### Entries
^^^^^^^^^^^^^^^^

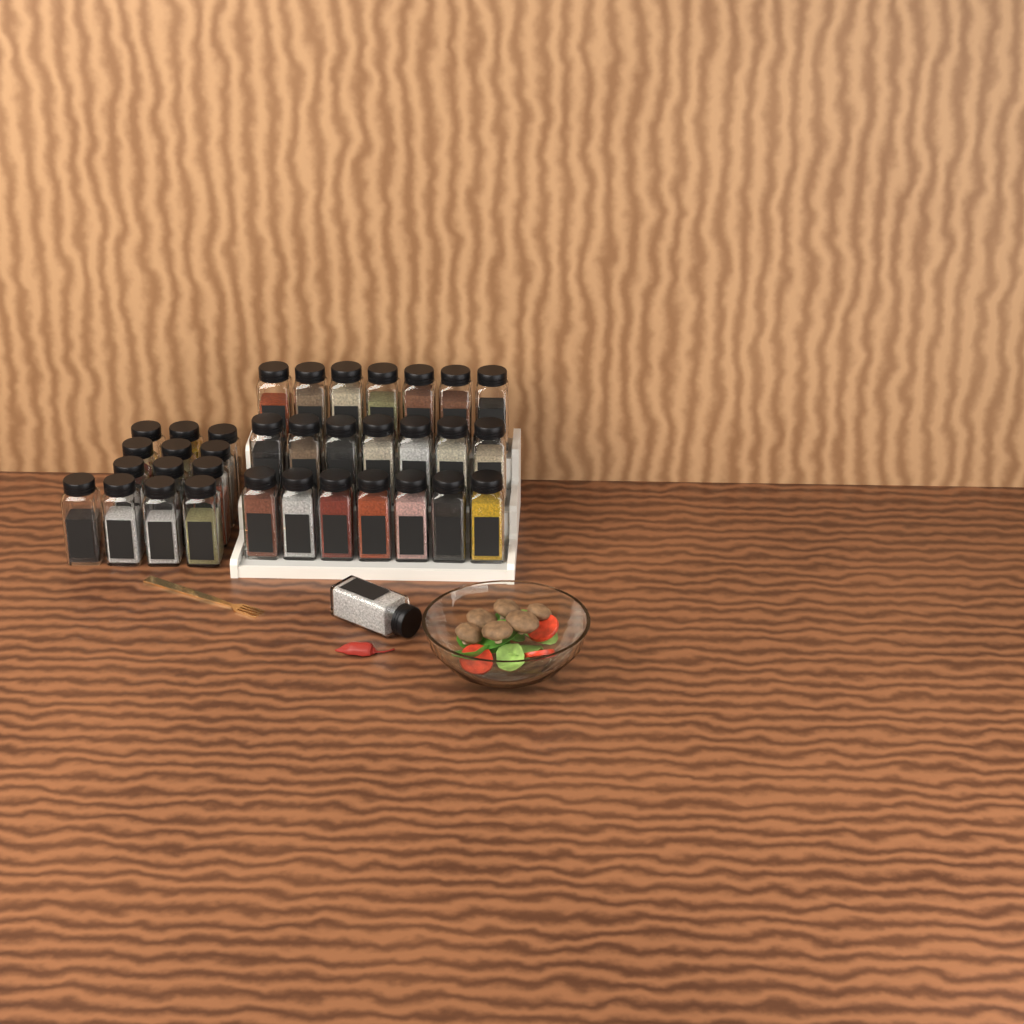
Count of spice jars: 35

^^^^^^^^^^^^^^^^

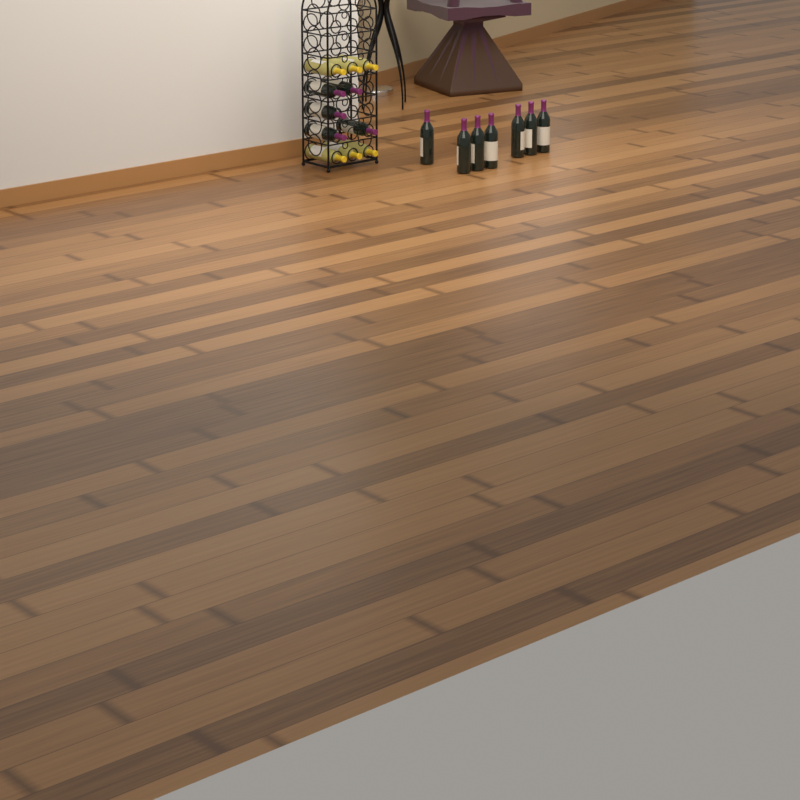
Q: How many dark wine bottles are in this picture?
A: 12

^^^^^^^^^^^^^^^^

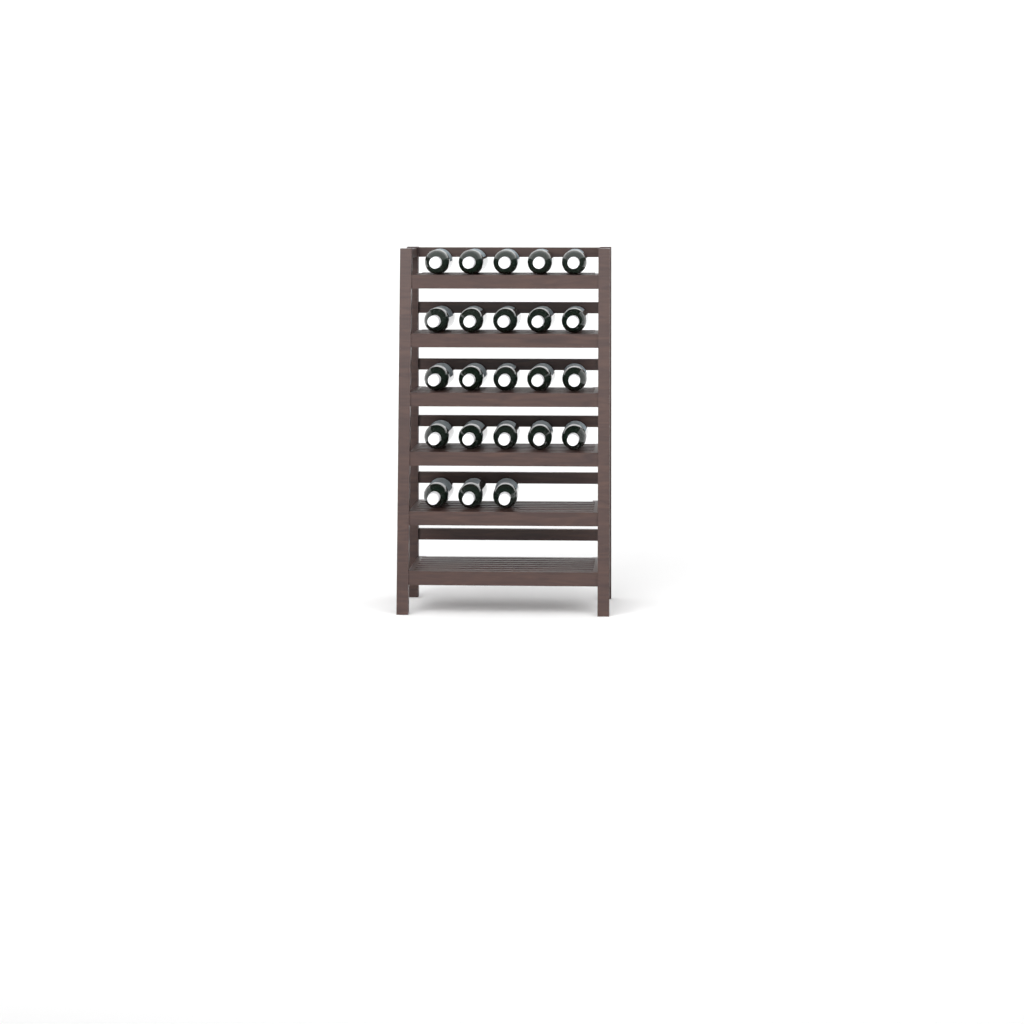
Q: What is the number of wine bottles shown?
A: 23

^^^^^^^^^^^^^^^^

Report every line of the listing above that contains the word "bottles", copying each line in full.

### The completed task
Q: How many dark wine bottles are in this picture?
Q: What is the number of wine bottles shown?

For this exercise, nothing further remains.